▼▼▼
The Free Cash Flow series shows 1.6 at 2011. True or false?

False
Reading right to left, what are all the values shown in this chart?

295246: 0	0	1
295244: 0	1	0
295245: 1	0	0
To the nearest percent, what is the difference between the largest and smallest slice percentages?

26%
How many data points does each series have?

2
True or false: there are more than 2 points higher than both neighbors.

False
▲▲▲
▼▼▼
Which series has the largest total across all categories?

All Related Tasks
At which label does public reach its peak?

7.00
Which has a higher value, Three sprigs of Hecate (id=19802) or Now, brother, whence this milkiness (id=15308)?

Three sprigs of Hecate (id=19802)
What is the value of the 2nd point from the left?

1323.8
▲▲▲
▼▼▼
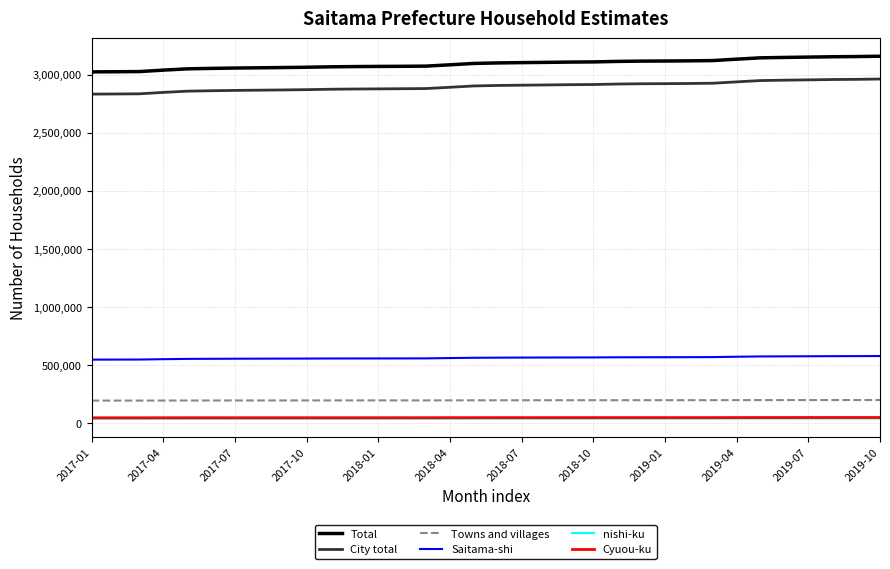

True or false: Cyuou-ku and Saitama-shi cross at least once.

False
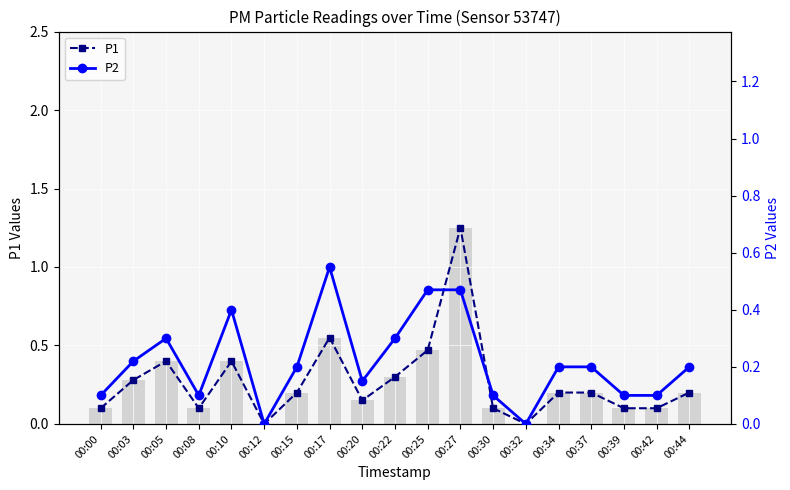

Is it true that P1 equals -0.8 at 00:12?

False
▲▲▲
Your goal » Edit the items from the line containing "Which series has" through the line containing "What is the value", replacing "label" with "category" and leaving everything else unchanged.

Exercise solution »
Which series has the largest total across all categories?

All Related Tasks
At which category does public reach its peak?

7.00
Which has a higher value, Three sprigs of Hecate (id=19802) or Now, brother, whence this milkiness (id=15308)?

Three sprigs of Hecate (id=19802)
What is the value of the 2nd point from the left?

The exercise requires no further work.